Bupati Pati Sebut PNBP 10 Persen Menambah Beban Nelayan

0
Bupati Pati Sebut PNBP 10 Persen Menambah Beban Nelayan
Poster nelayan saat berunjuk rasa di depan Gedung DPRD Kabupaten Pati, Sabtu (14/5/2022) pagi. foto 5NEWS.CO.ID

Pati, 5NEWS.CO.ID,- Bupati Pati Haryanto mengirim surat kepada pemerintah pusat. Dalam surat resminya, Haryanto menyebut kondisi nelayan mengalami tren penurunan. Kondisi ini berdampak pada berkurangnya pendapatan hingga kerugian yang dialami nelayan  Oleh sebab itu, penerapan Pendapatan Negara Bukan Pajak atau PNBP 10 persen justru menambah beban nelayan.

Bupati Pati Haryanto mengatakan produktifitas  nelayan menurun dalam kurun waktu setahun terakhir setelah harga BBM solar industri melambung tinggi. Menurutnya, penerapan PP 85 Tahun 2021 dapat mengakibatkan terpuruknya ekonomi hingga nelayan tak mampu lagi melaut.

“Iya, (selain kepada Presiden RI) juga ditujukan kepada Kementerian Keuangan dan Kementerian Kelautan dan Perikanan,” kata Haryanto saat dikonfirmasi 5NEWS.CO.ID, Sabtu (14/5/2022) malam.

“Dalam kurun waktu satu tahun terakhir ini produktifitas kapal nelayan mengalami trend penurunan, ditambah lagi dengan kenaikan harga BBM industry yang signifikan, mengakibatkan kerugian operasional kapal perikanan sehingga pendapatan nelayan mengalami penurunan,” bunyi surat Nomor 523/1452 tentang Aspirasi Nelayan Terkait Penerapan PP 85 Tahun 2021, Sabtu (14/5/2022).

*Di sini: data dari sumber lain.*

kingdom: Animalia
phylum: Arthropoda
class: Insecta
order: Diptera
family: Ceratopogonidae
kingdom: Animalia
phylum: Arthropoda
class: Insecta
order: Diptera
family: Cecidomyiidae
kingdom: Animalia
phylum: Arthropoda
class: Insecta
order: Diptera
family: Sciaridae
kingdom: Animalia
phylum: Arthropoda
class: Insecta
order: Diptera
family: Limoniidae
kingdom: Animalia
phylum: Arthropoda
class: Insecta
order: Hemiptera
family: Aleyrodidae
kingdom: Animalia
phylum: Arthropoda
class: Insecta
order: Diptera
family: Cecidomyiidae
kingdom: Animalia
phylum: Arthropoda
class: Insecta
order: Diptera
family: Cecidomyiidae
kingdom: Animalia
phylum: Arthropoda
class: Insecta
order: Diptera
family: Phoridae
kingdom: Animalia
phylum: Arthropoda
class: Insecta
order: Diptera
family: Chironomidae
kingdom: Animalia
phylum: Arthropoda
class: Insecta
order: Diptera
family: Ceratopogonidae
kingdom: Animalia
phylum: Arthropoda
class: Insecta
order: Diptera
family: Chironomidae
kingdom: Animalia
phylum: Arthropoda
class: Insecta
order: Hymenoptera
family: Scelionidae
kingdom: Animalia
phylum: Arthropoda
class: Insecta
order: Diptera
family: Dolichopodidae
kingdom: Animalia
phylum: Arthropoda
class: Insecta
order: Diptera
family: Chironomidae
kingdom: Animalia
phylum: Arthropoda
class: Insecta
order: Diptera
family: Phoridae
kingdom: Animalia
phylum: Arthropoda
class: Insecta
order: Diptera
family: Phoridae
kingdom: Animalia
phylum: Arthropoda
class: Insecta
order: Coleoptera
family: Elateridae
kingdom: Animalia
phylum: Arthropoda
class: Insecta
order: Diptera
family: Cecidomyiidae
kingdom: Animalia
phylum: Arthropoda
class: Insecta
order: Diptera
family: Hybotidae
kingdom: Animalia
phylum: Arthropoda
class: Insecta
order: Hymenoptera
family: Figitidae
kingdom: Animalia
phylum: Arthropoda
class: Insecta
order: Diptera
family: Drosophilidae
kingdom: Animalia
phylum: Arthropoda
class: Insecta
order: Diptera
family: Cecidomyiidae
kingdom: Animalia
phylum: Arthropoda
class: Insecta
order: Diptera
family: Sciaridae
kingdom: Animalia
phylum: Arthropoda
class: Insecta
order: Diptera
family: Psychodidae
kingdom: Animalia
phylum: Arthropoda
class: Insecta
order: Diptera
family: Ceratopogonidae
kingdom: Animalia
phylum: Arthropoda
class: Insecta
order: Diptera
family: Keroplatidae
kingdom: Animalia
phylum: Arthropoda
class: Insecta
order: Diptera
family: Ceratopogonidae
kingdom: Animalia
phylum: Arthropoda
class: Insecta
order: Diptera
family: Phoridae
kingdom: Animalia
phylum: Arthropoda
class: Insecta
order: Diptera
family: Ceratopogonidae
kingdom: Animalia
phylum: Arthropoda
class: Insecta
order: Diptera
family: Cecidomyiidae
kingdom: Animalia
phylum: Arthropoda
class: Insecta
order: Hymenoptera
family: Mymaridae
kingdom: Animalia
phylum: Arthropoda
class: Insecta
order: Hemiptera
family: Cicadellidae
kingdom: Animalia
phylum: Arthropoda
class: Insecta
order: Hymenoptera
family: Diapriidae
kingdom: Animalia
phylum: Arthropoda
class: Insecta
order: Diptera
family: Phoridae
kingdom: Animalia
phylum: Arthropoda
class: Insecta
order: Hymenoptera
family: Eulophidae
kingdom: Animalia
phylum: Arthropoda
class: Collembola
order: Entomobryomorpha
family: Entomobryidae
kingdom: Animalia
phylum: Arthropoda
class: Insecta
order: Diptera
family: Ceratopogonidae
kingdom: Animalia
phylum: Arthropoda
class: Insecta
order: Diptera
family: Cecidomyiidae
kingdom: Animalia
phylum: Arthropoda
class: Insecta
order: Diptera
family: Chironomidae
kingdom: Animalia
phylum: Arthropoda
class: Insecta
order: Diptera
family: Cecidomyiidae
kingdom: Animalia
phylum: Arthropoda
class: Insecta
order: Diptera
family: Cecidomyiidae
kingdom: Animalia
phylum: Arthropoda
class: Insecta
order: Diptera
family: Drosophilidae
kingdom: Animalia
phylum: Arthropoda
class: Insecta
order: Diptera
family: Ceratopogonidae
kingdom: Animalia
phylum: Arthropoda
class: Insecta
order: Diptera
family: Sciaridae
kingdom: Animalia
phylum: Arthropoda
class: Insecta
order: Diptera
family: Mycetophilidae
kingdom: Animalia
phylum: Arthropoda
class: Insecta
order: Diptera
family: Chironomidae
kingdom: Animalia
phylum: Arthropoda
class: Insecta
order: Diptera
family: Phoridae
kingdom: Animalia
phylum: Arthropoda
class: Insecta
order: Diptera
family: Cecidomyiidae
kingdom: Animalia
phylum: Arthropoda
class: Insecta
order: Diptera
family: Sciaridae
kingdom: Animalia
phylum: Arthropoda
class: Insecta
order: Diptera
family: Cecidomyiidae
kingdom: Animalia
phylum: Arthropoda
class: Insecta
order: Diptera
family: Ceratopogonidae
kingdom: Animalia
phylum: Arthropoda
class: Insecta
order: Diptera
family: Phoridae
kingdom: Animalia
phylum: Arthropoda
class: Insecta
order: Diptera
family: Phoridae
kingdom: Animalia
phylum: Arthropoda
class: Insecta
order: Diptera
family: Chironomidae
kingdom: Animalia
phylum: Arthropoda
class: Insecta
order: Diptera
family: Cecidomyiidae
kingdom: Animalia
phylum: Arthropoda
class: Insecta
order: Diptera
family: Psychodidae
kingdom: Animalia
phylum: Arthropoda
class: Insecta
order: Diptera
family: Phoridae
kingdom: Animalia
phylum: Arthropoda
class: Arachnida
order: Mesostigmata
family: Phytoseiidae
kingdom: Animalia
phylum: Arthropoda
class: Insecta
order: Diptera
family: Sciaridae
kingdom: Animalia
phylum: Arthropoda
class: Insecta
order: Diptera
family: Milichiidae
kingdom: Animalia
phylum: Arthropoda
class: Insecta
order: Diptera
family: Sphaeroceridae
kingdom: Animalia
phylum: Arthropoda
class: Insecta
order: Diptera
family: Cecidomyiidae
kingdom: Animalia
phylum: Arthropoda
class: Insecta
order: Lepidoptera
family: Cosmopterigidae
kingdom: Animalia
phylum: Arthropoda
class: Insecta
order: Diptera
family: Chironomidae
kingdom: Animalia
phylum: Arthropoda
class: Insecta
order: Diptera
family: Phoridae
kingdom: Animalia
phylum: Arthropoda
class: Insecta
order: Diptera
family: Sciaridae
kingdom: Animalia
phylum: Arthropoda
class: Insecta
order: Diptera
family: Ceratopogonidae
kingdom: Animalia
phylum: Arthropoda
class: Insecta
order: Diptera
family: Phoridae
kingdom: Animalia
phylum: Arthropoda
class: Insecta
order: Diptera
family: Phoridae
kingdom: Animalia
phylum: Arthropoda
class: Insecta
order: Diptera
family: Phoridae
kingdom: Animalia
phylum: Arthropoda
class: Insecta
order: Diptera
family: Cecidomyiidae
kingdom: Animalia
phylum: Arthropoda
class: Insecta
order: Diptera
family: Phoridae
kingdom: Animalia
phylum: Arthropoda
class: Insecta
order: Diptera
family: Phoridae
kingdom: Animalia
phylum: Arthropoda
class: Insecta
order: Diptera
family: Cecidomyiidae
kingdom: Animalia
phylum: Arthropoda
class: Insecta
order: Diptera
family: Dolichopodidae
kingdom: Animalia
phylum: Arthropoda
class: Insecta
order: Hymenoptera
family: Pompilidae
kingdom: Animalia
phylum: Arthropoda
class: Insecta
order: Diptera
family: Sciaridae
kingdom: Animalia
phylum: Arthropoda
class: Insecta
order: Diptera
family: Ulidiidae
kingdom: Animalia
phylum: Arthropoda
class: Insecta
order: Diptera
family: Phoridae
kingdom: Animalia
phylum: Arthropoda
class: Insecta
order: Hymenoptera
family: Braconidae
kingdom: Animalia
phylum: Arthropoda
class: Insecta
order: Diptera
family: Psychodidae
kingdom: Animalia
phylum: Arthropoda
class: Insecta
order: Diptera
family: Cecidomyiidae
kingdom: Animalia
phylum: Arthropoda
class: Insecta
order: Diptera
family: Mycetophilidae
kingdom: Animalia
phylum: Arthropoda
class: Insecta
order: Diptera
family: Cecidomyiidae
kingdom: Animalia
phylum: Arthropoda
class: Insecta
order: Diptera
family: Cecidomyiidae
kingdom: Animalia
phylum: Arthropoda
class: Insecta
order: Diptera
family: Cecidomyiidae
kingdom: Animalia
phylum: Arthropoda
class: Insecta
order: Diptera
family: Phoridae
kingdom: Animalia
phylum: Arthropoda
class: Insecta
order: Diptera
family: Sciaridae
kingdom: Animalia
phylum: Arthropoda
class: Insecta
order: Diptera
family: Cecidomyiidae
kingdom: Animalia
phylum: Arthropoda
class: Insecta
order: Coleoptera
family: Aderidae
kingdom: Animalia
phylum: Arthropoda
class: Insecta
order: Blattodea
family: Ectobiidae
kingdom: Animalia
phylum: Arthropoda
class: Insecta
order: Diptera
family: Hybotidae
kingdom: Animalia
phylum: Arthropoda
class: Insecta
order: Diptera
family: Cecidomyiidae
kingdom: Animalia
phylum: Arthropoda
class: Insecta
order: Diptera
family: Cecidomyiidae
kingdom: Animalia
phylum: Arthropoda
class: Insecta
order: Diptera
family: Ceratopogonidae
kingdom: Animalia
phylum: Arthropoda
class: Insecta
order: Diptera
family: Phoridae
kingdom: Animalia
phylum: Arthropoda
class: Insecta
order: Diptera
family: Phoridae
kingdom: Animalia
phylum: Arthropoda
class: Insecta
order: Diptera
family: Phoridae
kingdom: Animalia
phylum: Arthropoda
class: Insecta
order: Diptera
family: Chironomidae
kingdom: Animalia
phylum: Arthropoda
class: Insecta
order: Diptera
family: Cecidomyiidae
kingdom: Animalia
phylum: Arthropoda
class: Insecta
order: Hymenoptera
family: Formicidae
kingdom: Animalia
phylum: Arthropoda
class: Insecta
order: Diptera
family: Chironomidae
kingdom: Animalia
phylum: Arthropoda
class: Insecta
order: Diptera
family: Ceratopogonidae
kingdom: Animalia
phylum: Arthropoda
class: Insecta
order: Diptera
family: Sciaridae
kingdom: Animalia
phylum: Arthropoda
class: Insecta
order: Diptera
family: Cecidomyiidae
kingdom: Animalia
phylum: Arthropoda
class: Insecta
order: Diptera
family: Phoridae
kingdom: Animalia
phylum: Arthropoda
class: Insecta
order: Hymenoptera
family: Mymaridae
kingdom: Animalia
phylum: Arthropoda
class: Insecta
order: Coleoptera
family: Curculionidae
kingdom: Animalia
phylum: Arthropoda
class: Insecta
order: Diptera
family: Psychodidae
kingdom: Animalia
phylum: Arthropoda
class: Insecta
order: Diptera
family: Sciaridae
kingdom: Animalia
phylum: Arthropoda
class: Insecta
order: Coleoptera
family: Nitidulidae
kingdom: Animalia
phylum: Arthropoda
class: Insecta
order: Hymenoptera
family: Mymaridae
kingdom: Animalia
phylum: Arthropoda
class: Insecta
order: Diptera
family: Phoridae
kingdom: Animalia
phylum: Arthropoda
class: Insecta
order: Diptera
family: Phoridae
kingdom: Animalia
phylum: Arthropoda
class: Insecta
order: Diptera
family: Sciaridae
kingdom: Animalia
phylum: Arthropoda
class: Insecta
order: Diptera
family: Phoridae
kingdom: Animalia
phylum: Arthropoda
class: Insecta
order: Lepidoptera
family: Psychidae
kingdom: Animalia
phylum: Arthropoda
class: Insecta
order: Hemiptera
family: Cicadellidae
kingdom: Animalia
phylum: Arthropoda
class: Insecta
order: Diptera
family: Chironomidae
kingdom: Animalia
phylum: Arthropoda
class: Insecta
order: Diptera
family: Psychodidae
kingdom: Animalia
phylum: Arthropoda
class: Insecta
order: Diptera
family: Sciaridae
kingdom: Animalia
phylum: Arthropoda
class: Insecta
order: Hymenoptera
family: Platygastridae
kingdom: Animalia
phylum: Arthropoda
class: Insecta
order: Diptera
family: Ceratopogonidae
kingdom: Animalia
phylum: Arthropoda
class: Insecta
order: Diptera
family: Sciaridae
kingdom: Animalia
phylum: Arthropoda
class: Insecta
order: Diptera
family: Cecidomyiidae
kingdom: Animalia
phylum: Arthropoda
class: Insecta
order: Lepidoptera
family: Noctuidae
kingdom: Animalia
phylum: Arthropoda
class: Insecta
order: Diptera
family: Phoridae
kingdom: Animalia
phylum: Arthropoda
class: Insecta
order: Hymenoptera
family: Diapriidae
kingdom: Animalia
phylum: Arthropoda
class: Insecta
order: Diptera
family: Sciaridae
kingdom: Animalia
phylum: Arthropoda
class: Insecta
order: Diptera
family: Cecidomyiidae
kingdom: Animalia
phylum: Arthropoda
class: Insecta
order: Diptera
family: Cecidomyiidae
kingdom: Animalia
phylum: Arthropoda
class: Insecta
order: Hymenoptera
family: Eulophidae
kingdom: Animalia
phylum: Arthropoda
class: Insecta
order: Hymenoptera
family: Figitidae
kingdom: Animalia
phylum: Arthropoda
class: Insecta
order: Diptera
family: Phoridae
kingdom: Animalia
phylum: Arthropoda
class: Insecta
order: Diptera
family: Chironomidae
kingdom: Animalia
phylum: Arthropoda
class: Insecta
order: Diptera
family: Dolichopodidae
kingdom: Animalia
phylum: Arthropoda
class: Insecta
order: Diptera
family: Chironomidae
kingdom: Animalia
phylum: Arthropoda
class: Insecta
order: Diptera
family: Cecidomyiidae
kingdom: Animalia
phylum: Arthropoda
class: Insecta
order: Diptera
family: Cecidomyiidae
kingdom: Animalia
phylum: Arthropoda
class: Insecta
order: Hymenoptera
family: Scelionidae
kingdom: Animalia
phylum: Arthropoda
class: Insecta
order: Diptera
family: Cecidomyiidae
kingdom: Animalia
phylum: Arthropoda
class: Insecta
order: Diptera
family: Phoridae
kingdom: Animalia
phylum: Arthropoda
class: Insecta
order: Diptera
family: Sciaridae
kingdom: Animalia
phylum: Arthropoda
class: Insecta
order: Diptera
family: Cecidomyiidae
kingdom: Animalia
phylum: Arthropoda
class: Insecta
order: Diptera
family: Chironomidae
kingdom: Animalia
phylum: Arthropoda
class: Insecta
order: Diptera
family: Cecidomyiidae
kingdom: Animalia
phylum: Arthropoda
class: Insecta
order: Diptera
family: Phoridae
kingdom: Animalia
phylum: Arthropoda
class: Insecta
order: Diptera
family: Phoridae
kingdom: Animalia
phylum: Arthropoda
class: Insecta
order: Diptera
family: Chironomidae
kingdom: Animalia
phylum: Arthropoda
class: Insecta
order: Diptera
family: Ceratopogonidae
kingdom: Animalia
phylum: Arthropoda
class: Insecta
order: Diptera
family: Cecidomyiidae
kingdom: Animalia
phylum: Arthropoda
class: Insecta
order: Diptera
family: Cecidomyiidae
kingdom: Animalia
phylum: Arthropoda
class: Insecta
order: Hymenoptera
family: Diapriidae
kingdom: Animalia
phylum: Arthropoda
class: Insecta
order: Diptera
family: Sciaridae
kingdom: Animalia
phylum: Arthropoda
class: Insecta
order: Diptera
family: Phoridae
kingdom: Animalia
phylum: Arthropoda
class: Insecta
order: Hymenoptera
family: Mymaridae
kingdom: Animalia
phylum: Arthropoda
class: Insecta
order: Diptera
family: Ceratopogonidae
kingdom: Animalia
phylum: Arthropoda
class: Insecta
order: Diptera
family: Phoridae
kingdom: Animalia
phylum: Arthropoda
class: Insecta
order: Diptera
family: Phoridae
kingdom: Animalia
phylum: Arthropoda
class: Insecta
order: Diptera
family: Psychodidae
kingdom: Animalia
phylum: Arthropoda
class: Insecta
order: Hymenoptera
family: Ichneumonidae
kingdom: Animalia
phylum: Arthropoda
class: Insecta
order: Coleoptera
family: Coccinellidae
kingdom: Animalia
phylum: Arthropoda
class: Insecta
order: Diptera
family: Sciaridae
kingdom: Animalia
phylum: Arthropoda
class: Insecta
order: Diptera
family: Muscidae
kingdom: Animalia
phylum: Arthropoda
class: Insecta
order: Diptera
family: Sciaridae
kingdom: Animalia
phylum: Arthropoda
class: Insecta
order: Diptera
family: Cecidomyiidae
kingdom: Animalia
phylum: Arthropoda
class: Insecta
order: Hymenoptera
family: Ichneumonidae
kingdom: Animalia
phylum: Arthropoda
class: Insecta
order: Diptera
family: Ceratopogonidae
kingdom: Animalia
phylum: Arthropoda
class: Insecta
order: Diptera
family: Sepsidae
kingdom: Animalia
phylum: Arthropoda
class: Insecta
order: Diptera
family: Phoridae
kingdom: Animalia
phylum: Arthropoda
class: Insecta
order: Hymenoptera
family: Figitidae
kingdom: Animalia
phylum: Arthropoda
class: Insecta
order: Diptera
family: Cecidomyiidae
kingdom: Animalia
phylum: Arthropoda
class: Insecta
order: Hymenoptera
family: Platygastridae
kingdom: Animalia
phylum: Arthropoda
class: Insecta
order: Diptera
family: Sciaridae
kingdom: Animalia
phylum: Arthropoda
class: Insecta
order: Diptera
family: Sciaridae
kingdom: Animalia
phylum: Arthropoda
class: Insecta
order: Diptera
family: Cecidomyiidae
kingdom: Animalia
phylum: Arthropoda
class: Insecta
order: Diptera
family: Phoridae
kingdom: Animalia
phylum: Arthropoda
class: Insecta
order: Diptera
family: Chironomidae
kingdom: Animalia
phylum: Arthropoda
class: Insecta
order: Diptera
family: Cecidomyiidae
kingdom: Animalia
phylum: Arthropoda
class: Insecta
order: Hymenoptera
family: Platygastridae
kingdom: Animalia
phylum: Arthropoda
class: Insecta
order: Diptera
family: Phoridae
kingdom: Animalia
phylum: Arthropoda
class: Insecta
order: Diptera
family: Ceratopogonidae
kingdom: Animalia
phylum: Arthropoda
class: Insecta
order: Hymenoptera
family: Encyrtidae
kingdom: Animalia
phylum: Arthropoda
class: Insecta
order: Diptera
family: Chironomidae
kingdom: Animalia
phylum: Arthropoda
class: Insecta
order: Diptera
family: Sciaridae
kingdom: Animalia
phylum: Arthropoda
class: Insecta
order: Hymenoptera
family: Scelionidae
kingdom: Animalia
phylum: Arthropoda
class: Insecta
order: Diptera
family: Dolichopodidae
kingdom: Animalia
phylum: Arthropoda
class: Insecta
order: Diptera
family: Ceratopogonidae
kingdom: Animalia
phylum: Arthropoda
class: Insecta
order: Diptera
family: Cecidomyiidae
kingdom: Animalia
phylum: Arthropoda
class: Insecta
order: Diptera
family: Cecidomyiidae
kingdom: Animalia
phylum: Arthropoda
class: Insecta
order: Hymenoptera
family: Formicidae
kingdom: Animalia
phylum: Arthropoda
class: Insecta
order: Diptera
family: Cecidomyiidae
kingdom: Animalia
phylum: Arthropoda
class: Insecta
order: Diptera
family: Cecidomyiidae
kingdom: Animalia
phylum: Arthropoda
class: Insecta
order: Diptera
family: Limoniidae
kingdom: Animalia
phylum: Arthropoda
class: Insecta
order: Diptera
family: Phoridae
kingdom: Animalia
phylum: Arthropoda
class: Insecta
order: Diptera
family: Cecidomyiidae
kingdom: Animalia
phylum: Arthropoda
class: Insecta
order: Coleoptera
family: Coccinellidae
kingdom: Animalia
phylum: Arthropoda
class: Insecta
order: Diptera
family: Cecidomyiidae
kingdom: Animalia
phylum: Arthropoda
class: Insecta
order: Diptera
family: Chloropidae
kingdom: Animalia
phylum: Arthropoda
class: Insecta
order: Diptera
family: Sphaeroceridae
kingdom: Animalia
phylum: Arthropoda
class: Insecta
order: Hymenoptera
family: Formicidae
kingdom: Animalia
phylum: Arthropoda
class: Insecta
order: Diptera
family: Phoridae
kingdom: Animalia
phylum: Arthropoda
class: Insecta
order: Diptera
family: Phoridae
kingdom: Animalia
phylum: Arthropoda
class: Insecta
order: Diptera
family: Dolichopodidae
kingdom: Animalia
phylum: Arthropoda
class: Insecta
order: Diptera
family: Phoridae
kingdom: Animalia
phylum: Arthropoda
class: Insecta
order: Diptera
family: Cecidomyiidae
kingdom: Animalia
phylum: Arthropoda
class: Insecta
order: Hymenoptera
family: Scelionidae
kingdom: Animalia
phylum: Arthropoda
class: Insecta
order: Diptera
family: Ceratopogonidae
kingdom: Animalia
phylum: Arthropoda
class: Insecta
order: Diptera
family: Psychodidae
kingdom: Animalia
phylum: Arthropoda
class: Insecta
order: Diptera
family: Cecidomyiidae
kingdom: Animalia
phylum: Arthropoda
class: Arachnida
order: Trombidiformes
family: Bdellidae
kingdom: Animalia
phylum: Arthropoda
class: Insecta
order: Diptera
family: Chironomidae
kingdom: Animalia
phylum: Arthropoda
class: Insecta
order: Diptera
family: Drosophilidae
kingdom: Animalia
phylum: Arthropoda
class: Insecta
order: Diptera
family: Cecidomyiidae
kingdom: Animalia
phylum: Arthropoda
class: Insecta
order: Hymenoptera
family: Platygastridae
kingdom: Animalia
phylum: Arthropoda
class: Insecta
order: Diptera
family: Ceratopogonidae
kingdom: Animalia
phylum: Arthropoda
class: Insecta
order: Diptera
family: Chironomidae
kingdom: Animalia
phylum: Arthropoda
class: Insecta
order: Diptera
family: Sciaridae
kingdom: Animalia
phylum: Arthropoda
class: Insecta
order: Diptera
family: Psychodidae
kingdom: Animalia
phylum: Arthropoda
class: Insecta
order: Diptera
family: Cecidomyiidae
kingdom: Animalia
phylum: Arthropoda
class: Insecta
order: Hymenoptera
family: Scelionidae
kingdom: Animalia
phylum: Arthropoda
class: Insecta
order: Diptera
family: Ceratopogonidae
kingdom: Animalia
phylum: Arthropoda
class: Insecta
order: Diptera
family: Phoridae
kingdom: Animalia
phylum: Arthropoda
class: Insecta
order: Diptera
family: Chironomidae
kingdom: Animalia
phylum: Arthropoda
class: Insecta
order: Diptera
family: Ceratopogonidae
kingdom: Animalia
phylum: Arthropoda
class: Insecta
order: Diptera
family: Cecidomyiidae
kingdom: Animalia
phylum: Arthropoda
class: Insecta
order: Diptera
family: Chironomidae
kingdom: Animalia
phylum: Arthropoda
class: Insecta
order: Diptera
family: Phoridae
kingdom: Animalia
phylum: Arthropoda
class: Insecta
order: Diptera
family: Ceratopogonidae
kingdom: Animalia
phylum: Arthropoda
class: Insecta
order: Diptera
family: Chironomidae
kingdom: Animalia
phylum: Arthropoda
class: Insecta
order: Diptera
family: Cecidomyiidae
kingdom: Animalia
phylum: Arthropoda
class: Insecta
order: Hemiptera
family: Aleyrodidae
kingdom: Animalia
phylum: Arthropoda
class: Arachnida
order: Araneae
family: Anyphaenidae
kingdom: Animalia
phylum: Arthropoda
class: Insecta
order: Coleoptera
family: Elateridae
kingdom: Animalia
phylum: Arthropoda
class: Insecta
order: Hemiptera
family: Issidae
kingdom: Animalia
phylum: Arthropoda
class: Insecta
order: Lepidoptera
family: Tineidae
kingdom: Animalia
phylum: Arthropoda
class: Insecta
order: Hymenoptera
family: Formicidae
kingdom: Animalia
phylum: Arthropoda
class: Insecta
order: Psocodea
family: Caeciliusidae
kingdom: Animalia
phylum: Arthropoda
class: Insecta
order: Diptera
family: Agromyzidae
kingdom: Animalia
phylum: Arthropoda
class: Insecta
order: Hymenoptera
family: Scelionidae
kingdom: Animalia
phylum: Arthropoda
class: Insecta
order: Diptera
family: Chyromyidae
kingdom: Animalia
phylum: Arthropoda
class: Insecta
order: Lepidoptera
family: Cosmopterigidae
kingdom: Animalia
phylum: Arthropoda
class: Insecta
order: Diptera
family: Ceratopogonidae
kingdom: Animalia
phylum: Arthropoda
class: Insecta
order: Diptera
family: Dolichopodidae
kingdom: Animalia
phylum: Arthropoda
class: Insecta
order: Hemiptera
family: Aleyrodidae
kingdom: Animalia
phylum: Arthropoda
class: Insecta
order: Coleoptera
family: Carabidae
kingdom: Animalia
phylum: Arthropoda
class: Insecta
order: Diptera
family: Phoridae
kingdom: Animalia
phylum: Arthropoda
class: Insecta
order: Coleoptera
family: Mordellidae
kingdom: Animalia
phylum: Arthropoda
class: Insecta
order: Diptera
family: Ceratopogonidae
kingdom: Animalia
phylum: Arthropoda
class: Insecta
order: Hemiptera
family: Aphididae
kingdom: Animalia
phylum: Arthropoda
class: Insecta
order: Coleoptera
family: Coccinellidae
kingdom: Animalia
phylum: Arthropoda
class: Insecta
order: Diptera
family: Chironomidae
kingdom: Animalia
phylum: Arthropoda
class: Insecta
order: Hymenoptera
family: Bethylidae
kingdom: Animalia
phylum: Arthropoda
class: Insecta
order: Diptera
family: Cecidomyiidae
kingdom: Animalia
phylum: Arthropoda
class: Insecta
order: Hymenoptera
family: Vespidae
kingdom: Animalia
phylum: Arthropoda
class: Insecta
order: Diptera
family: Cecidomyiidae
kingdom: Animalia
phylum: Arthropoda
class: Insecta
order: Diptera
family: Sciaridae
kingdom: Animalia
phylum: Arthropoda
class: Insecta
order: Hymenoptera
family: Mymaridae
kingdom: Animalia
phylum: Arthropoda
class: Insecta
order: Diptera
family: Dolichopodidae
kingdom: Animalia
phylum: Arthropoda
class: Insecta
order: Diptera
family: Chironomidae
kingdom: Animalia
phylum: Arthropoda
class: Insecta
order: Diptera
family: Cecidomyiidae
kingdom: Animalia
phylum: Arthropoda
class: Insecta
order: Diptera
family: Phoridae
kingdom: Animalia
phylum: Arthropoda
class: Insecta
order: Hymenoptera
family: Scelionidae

Bupati pun meminta agar penerapan PNBP pra-produksi yang berlaku saat ini tetap diberlakukan. Pasalnya, pungutan hasil perikanan atas perizinan berusaha penangkapan ikan penarikan pasca-produksi sebesar 10% x nilai ikan yang didaratkan, akan menambah beban nelayan sehingga banyak kapal yang tidak mampu melaut lagi.

Selain itu, Haryanto juga meminta pemerintah pusat untuk menambah wilayah penangkapan ikan bagi nelayan dari 1 menjadi 2 WPP. Dalam suratnya, Bupati Pati menjelaskan bahwa pemberlakuan 1 wilayah penangkapan ikan menimbulkan waktu jeda 4 bulan dalam 1 tahun yang membuat nelayan menganggur.

Melalui suratnya, Haryanto juga meminta agar pemerintah pusat meninjau kembali aturan yang mewajibkan pendaratan ikan hasil tangkapan di pelabuhan terdekat. Menurut dia, pelabuhan di Kabupaten Pati masih membutuhkan pasokan ikan dari luar daerah demi memenuhi pasokan Unit Pengolahan Ikan yang menyerap ribuan tenaga kerja.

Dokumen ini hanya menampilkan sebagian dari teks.